Computer Programming as an Art (1974) [pdf] - brudgers
http://awards.acm.org/images/awards/140/articles/7143252.pdf

======
michaelwww
_When I speak about computer programming as an art, I am thinking primarily of
it as an art form, in an aesthetic sense. The chief goal of my work as
educator and author is to help people learn how to write beautiful programs._

 _When we apply our own prejudices to "reform" someone else's taste, we may be
unconsciously denying him some entirely legitimate pleasure. That's why I
don't condemn a lot of things programmers do, even though I would never enjoy
doing them myself. The important thing is that they are creating something
they feel is beautiful._

 _I want to address my closing remarks to the system programmers and the
machine designers who produce the systems that the rest of us must work with.
Please, give us tools that are a pleasure to use, especially for our routine
assignments, instead of providing something we have to fight with. Please,
give us tools that encourage us to write better programs, by enhancing our
pleasure when we do so._

Since JavaScript vs. TypeScript vs. Dart are on my mind, I just want to
mention that I have little complaint with JavaScript as a language, mostly
with the tooling. My style is to shape and rework a program until I feel it is
both correct and elegant, by my taste. Automatic error checking, refactoring
and componentization are important to me. When those things are missing, I'm
wasting time doing it manually and feel frustrated that I shouldn't have to do
this, like building a house with a hammer and a hand saw when I could be using
a nail gun and a power saw. I'm not in it for the joy of hammering and
nailing, I'm in it to build a nice house.

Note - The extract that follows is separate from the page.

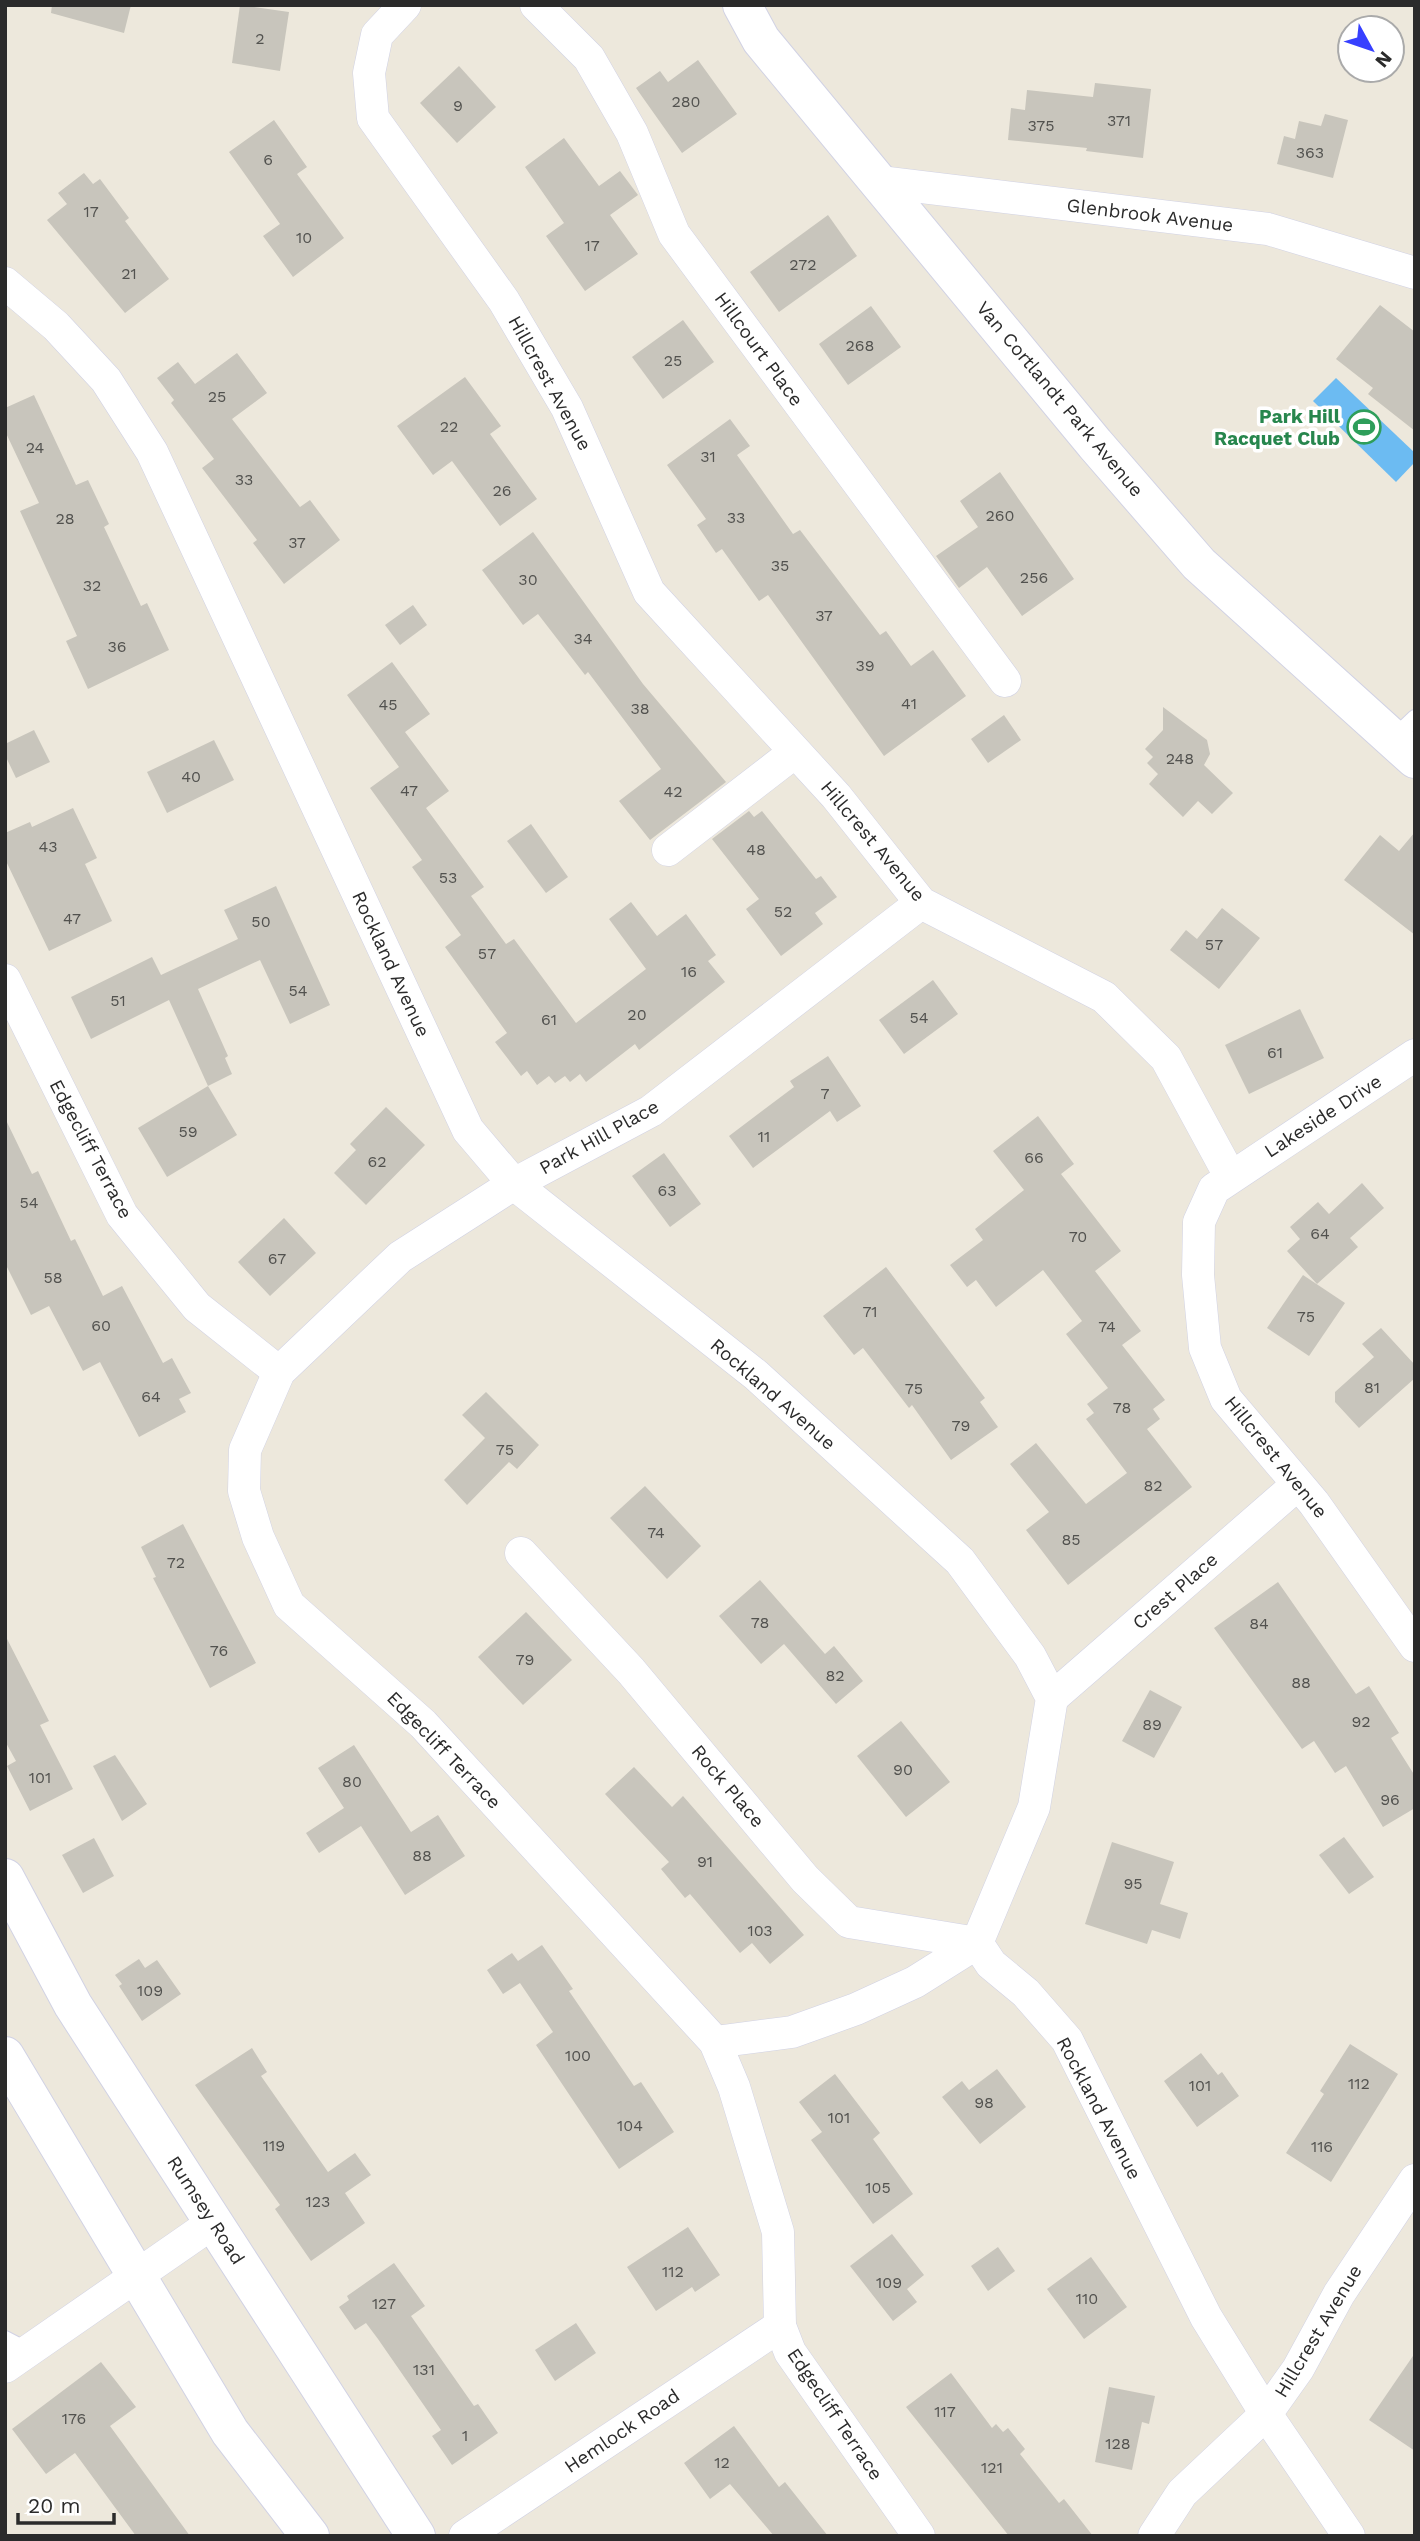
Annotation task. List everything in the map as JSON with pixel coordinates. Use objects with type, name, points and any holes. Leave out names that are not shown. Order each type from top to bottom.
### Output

Note to Dart developers: forget about the advanced language features. Those
can wait to version 1.1. Just ship 1.0 as a more pleasurable way to write
JavaScript. That's how I'm using it and I suspect this will be attractive to a
lot of frustrated JavaScript developers. The evolution of C# took a decade.
You don't need to do it all at once. I'm guessing the constant changes to the
language are frustrating your tool developers.

------
yankoff
I really enjoyed reading this paper.

 _We shouldn't live in the lap of luxury all the time, since that tends to
make us lethargic. The art of tackling miniproblems with all our energy will
sharpen our talents for the real problems, and the experience will help us to
get more pleasure from our accomplishments on less restricted equipment._

------
endlessvoid94
This is indeed excellent.

How might this impact the teams of programmers around the world? In a fine art
like playing an instrument as part of a symphony, how do you balance a "style"
that you feel is beautiful with other programmers who might not feel the same
way you do?

Is it unhealthy to spend your days entrenched in code you find "bad", that is
to say, code you don't feel is beautiful? Does it stunt your own sense of
taste and style?